Ce que j’écarte lors d’une sélection d’occasion récente : diesel destiné à faire exclusivement de la ville, B récente sans preuves de maintenance réseau ou spécialiste, et DCT affichant un comportement hésitant en essai routier.

Ce que je privilégie : essence récente avec historique clair, versions post-restylage mises à jour chez Mercedes, kilométrage cohérent avec l’usage et l’état. Les modèles certifiés par la marque restent une valeur refuge pour limiter les surprises.

Terrain et cas concrets : ce que les essais révèlent

Sur un parc pro, j’ai passé une B180 DCT de 2019 sur route mixte. À froid, rien à signaler. Après 30 minutes, la boîte a montré un léger temps mort entre 2e et 3e en relance. Le passage à l’atelier a confirmé un niveau d’huile ancien et une vidange repoussée. Le simple respect du plan constructeur aurait évité cette sensation.

Autre cas : une B200d 2017 entretenue en réseau, usage autoroute. Zéro voyant, ralenti très lisse, régénérations FAP sporadiques. L’examen des conduits d’admission a montré peu de dépôts. Sélection rationnelle, usage adapté : la fiabilité suit.

Checklist d’achat : ne rien laisser au hasard

  • Demander le carnet d’entretien et les factures détaillées. Chercher la régularité des vidanges et les fluides adaptés DCT.
  • Contrôler les campagnes de rappel constructeur et les mises à jour logicielles. Un simple passage en concession peut stabiliser beaucoup d’éléments.
  • Passer un diagnostic OBD avant signature : codes fugitifs, capteurs d’échappement, historique des régénérations.
  • Écouter la transmission en manœuvre, tester la climatisation, vérifier les caméras et l’ADAS en conditions réelles.
  • Regarder l’état des pneus et des freins : usures irrégulières = géométrie ou amortisseurs à revoir.

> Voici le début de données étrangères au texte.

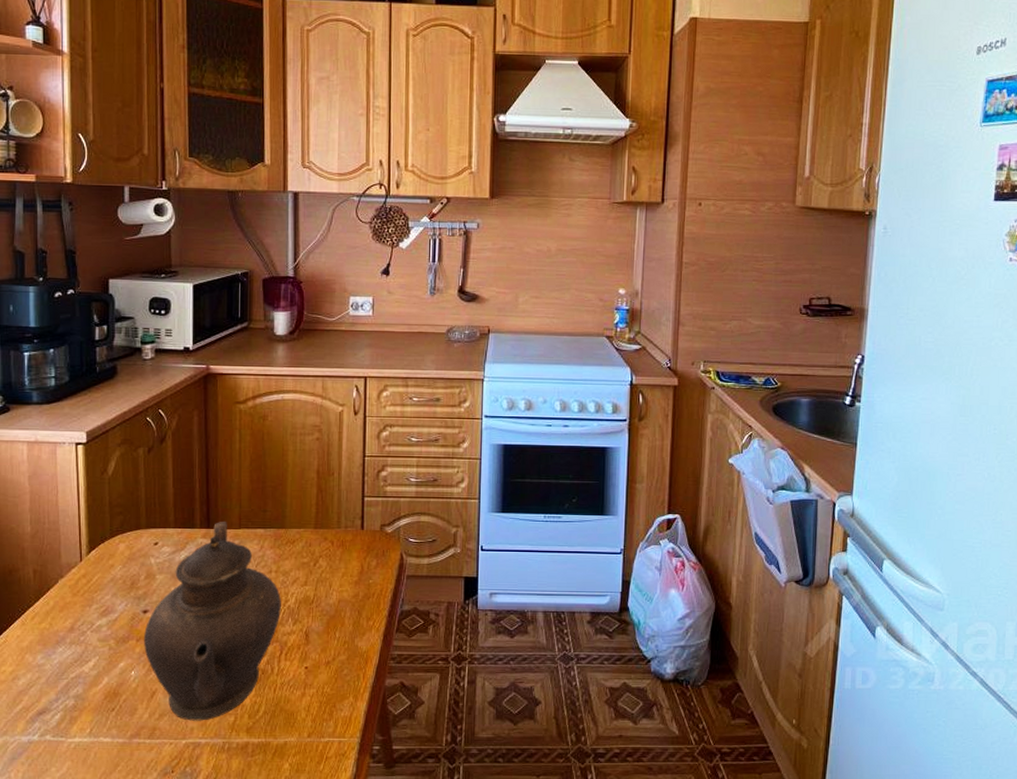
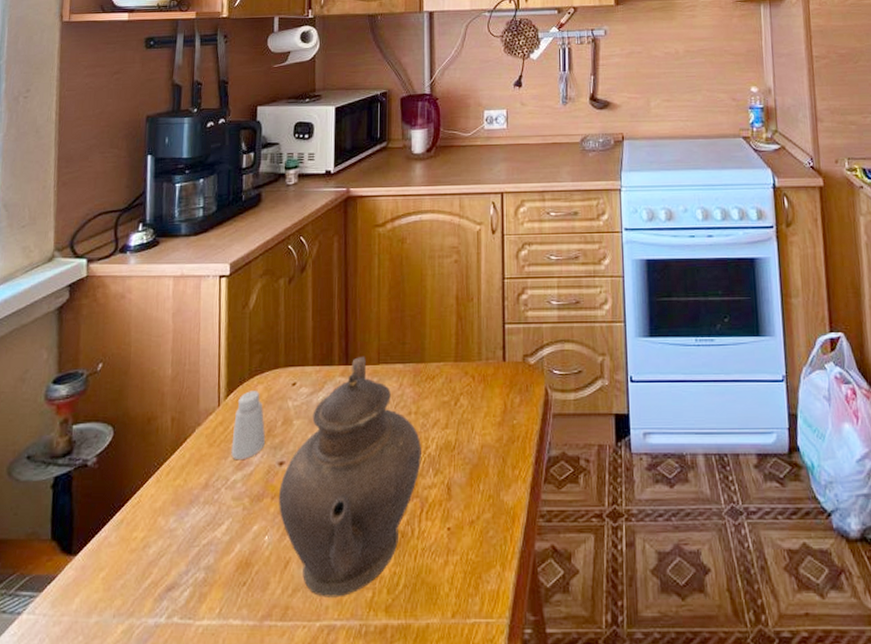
saltshaker: none [95,548,129,607] -> present [231,391,266,459]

Entretien, coûts et pièces : anticiper pour ne pas subir

Les factures s’envolent surtout quand l’entretien a été espacé ou improvisé. Sur diesel, les trajets courts encrassent ; sur boîte DCT, le fluide oublié accélère l’usure. Une voiture qui roule peu mais uniquement en ville peut coûter plus cher qu’un exemplaire kilométré, mais cohérent dans son usage.

Côté organes, je reste attentif à la vanne EGR et au turbocompresseur sur diesel, aux bobines et bougies sur essence, et aux durites de refroidissement vieillissantes sur les exemplaires plus anciens. La prévention coûte moins cher que la réaction.

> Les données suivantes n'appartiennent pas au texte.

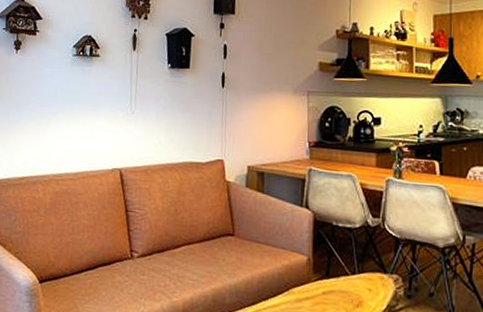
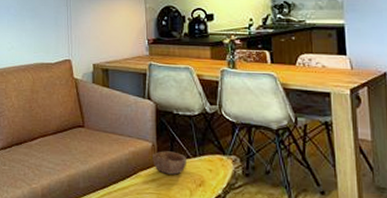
bowl: none [307,266,344,293] -> present [153,151,186,175]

Comparatifs rapides : ce que la concurrence vous apporte

BMW Série 2 Active Tourer pour le dynamisme, VW Golf Sportsvan pour la rationalité. Si vous roulez surtout en ville et que la consommation vous obsède, l’hybride léger ou un petit essence récent bien entretenu reste plus serein qu’un diesel sous-utilisé.

Vous hésitez entre plusieurs blocs essence ? Ce guide indépendant sur les moteurs essence les plus fiables en 2025 aide à cadrer un choix durable. À lire avant tout essai.

Ce qu’il faut retenir pour 2025

La Classe B conserve ses atouts : espace, confort, présentation soignée. Les millésimes 2023–2025 ont corrigé des irritants de jeunesse, et l’expérience de conduite progresse quand la configuration est adaptée à votre usage.

  • À éviter : W245 essence vieillissante sans historique, W246 diesel citadin, DCT qui broute en essai.
  • À privilégier : modèles restylés mis à jour, essence récente bien suivie, ou diesel autoroutier.
  • À exiger : dossier d’entretien, contrôle des rappels, essai prolongé et inspection indépendante.

Une Classe B bien choisie vieillit très bien. Le secret tient dans l’adéquation entre moteur, boîte, usage et entretien. Le reste n’est que littérature.

Dernier conseil pour sécuriser votre achat

Avant d’arrêter votre choix, passez en revue la partie moteur si vous visez un diesel partagé avec Renault. Un peu de lecture utile sur le sujet : le fonctionnement et l’entretien du 1.5 dCi ici : guide K9K. Mieux vous connaissez la mécanique, plus vous achetez serein.

Si l’exemplaire vous plaît mais qu’un doute persiste, négociez une révision complète avant livraison, ou faites-la inscrire au bon de commande. Un geste simple qui évite beaucoup de tracas sur la durée.